Ethan Olivier

Personal information
- Born: 7 August 2005 (age 21) Auckland, New Zealand
- Relative: Welrè Olivier (brother)

Sport
- Country: New Zealand
- Sport: Athletics
- Event: Triple jump

Achievements and titles
- National finals: Triple jump champion (2024, 2025)
- Personal bests: Triple jump: 17.01m (2024) NR

Medal record
Men's athletics
Representing New Zealand
World U20 Championships
| Gold medal – first place | 2024 Lima | Triple jump |

= Ethan Olivier =

New Zealand athlete (born 2005)

Ethan Olivier (born 7 August 2005) is a track and field athlete. He is the New Zealand record holder in the triple jump and world under-20 champion in 2024. He represented New Zealand at the 2024 Olympic Games.

==Early life and education==
Born in Auckland to South African parents, he moved to Vereeniging, South Africa as a child. He and his older brother Welrè, also a triple jumper, hold dual New Zealand and South African.

Olivier attended High School Overvaal. He is coached by his father Wikus, a former South African national champion in the triple jump. He studies at North-West University.

==Career==
He declared for New Zealand in 2021. In 2022, he finished fourth in the men’s triple jump at the 2022 World Athletics U20 Championships in Cali, Colombia.

In February 2023, he set U20/U19 and U18 New Zealand national records with a jump of 16.22m in Potchefstroom, South Africa. In June 2023, he broke the NZ triple jump record of his elder brother, Welre, with a 16.67m leap in Brussels.

In February 2024, in his first ever competition in New Zealand, he won the International Track Meet in Christchurch with a wind assisted 16.85 metres. He jumped 16.62m to win the New Zealand national senior title in Wellington in 2024.
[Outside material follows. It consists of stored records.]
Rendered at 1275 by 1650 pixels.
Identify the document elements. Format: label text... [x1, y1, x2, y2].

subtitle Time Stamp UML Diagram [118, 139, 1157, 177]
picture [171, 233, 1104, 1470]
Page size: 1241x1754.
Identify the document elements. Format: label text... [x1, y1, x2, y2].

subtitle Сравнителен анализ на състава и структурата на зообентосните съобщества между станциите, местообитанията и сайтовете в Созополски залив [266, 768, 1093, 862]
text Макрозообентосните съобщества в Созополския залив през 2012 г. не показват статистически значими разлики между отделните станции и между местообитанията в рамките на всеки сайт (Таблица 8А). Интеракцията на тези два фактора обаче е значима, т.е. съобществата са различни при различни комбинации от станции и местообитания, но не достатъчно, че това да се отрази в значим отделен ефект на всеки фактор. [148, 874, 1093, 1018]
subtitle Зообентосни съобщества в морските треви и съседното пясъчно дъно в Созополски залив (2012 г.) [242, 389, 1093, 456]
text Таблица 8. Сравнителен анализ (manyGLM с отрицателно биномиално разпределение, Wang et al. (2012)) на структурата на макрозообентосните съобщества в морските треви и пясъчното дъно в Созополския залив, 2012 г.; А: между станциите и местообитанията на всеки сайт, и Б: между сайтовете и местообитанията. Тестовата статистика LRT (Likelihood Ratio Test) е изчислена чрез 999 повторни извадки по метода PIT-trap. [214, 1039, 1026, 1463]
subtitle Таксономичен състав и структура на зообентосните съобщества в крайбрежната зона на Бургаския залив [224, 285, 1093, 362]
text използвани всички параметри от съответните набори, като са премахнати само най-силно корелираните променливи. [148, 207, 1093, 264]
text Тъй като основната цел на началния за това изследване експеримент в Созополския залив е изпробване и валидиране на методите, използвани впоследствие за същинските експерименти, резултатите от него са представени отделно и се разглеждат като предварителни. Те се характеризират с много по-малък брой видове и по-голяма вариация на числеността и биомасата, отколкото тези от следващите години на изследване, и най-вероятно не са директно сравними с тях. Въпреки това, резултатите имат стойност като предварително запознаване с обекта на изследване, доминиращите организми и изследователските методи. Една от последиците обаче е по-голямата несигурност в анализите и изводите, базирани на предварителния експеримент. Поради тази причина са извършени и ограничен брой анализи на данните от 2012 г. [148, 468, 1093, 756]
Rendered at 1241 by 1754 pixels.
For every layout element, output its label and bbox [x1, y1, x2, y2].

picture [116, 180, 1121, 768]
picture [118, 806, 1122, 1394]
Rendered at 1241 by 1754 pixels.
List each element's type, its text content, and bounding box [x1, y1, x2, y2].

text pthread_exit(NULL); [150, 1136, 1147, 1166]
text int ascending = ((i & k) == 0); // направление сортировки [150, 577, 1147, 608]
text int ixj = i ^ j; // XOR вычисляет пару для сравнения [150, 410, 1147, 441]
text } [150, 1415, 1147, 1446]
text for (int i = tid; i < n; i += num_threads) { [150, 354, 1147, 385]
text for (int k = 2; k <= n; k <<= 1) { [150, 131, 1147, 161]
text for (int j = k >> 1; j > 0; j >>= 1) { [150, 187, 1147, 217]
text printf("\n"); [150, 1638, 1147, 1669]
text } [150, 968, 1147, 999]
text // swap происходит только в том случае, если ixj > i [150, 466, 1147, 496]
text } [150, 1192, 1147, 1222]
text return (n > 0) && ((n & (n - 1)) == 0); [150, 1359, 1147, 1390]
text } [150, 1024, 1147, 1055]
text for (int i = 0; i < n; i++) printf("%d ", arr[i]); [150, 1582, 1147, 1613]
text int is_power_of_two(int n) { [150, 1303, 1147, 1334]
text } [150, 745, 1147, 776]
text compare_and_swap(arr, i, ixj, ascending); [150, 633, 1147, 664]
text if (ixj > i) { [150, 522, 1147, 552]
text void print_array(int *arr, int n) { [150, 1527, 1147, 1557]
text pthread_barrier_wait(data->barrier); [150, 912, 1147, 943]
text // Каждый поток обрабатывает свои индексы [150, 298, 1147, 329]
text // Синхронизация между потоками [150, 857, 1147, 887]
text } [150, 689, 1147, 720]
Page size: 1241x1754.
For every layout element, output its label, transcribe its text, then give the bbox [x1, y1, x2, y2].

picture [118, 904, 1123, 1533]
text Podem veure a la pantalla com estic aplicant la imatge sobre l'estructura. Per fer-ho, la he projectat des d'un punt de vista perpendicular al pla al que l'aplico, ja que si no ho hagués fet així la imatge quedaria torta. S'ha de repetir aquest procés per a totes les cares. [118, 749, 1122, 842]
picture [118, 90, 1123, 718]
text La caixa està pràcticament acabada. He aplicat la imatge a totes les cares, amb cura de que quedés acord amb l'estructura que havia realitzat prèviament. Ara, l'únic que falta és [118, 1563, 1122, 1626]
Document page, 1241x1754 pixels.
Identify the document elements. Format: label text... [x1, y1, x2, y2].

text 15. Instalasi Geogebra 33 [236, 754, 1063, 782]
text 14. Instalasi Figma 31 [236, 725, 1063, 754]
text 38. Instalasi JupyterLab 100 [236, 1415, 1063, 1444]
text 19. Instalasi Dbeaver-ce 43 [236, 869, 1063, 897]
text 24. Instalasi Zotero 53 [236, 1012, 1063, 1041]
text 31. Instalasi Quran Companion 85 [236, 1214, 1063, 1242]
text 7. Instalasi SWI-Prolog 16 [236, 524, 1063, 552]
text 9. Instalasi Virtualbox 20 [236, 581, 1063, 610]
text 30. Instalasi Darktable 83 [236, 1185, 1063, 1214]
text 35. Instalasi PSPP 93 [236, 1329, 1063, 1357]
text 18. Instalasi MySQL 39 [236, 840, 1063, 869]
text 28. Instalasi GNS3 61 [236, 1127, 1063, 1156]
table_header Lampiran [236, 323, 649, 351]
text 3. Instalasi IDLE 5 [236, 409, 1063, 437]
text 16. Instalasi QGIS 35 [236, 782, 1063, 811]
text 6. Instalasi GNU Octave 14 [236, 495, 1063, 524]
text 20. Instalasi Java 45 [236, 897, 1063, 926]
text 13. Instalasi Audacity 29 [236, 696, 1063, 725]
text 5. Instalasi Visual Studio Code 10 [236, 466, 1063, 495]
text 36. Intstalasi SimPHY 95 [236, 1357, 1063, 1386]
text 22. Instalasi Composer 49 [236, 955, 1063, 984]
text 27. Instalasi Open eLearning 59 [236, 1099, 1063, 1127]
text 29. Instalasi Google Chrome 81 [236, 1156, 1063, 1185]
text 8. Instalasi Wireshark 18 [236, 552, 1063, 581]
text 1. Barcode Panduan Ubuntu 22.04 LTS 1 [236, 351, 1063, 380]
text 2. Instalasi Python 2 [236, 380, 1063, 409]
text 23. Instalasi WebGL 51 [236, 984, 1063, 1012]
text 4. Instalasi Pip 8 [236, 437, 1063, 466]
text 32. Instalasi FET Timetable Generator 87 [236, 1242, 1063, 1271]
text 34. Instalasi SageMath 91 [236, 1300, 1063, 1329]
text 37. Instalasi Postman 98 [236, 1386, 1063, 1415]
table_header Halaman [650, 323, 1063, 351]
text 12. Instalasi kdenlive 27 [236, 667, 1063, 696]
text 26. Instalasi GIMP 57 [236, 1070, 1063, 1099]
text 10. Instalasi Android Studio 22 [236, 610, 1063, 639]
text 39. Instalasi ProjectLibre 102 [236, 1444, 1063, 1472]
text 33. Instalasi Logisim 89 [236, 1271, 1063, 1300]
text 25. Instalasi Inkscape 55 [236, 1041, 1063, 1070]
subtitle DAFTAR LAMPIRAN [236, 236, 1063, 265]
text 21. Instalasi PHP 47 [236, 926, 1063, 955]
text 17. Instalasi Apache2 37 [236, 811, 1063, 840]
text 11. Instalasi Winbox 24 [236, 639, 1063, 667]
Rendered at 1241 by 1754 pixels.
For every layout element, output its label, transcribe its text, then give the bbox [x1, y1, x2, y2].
He competed in the triple jump at the 2024 Paris Olympics. On 29 August 2024, he won the gold medal in the triple jump at the 2024 World Athletics U20 Championships in Lima, Peru with a jump of 17.01 metres.

He finished in fifth place in the triple jump at the 2025 Xiamen Diamond League event in China, in April 2025. The following week, he finished sixth at the 2025 Shanghai Diamond League event in China on 3 May 2025. He finished sixth with a jump of 16.70 metres at the 2025 Bislett Games in Oslo on 12 June 2025.

In September 2025, he competed at the 2025 World Championships in Tokyo, Japan.

In July 2026, he placed fourth in the triple jump at the 2026 Commonwealth Games in Glasgow, Scotland.